The prospect of Anthony becoming the next Stephon Marbury as hometown franchise savior turned persona non grata was not lost on him before he even decided to re-sign. Anthony was sold on Jackson’s vision for the Knicks as being aligned with his, but history is not on their side. 

Since 2002, the Knicks have missed the playoffs nine times. The rights to their lottery pick had already been dealt for four of those drafts (LaMarcus Aldridge, Joakim Noah, Gordon Hayward and Dario Saric), while they traded away Jordan Hill during his rookie season to create additional cap space for 2010 and Nene was dealt in 2002 (along with Marcus Camby) for an injured, 27-year-old Antonio McDyess. The Knicks fortunately keep their 2015 lottery pick, but 2016 is going to the Toronto Raptors to pay off the Andrea Bargnani trade.

The Brooklyn Nets are in an even more problematic position in the long-term given their draft pick debits. Gerald Wallace is not wrong calling the Nets’ series of trades for Kevin Garnett, Paul Pierce and Wallace himself as a failed get rich quick scheme. The Nets lost the picks that became Enes Kanter and Damian Lillard in trades and that page of lost lottery picks is expected to get worse when the Garnett-Pierce trade aftermath is settled. 

Part of the reason why the Knicks and Nets never allow themselves to be bad for an extended period is because they've already mortgaged away that incentive. 

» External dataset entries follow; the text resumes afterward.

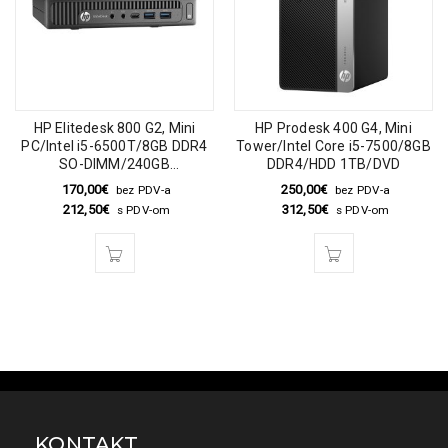
HP Elitedesk 800 G2, Mini
HP Prodesk 400 G4, Mini
PC/Intel i5-6500T/8GB DDR4
Tower/Intel Core i5-7500/8GB
SO-DIMM/240GB
DDR4/HDD 1TB/DVD
SSD/DVD/Windows 10 Pro
170,00
€
250,00
€
bez PDV-a
bez PDV-a
212,50
€
312,50
€
s PDV-om
s PDV-om
KONTAKT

No other NBA franchises are still trying to construct a roster in this way. The Sacramento Kings are probably the closest facsimile, but they are coming at it from the opposite side knowing superstar free agents would never choose to play there and acquiring overvalued contracts is a market inefficiency in their eyes.

Until they roll with being bad for a minute as the Boston Celtics have for the last two seasons and strip down their roster for assets, the Knicks and Nets will always be one LeBron, Chris Paul, Kevin Durant, Marc Gasol, Anthony Davis, Andrew Wiggins, Ben Simmons or LeBron James Jr. away from becoming title contenders.